# This pynb files contains code for following tasks

1. Cell proportion counts

2. Linear mixed model for counts/proportions using lme4

3. scCODA method

# Cell proportions based on brain region based on granular celltypes

In [None]:
import numpy as np
import pandas as pd
import scanpy as sc
import anndata 

### read the anndata after celltype annotation

bdata=sc.read_h5ad("path/dataset.h5ad")

#### subset the data for neuronal population

Neuron=bdata[bdata.obs['major_celltypes'].isin(["Excitatory","Inhibitory"])]


#### subset the data based on Brain Region

BA9=Neuron[Neuron.obs["Brain.Region"] == "Frontal Cx (BA9)"]
BA7=Neuron[Neuron.obs["Brain.Region"] == "Precuneous (BA7)"]
BA17=Neuron[Neuron.obs["Brain.Region"] == "Primary Visual Cx (BA17)"]


#### plot the proportion for each brain region

# count the number of occurrences  for each cluster ID
count = BA9.obs.groupby(['Disease.Group', 'Author_Annotation']).size()
new_df = count.to_frame(name = 'size').reset_index()

WHAT THIS EXERCISE ASKS:
A – In the cell proportion notebook, reproduce everything from "# count the" down to "count.to_frame(name = 'size').reset_index()".
B – Translate this line from the cell proportion notebook into Spanish: "plot the proportion for each brain region".

SOURCE MATERIAL:

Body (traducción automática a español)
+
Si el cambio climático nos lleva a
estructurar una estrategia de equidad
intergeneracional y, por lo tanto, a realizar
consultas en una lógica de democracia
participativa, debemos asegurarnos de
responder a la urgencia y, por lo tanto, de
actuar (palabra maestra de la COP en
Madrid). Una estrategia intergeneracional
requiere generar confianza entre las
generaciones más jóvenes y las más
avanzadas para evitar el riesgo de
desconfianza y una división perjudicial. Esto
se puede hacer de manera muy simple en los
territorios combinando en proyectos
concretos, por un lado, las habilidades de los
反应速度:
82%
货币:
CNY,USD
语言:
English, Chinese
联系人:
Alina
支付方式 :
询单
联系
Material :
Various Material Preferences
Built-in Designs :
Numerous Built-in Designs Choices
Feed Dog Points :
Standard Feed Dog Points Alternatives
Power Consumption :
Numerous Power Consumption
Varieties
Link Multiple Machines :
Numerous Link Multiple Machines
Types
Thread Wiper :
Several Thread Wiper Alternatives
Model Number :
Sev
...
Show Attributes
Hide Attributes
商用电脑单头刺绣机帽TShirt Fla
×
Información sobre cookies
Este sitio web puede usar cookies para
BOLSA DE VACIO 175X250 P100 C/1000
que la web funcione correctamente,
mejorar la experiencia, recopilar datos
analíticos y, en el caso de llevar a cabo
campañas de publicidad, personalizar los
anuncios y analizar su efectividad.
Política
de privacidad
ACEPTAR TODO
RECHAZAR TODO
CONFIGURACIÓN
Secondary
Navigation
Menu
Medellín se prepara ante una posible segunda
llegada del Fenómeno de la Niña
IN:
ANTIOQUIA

ANSWERS PROVIDED:
A –
# count the number of occurrences  for each cluster ID
count = BA9.obs.groupby(['Disease.Group', 'Author_Annotation']).size()
new_df = count.to_frame(name = 'size').reset_index()

B – grafica la proporción para cada región cerebral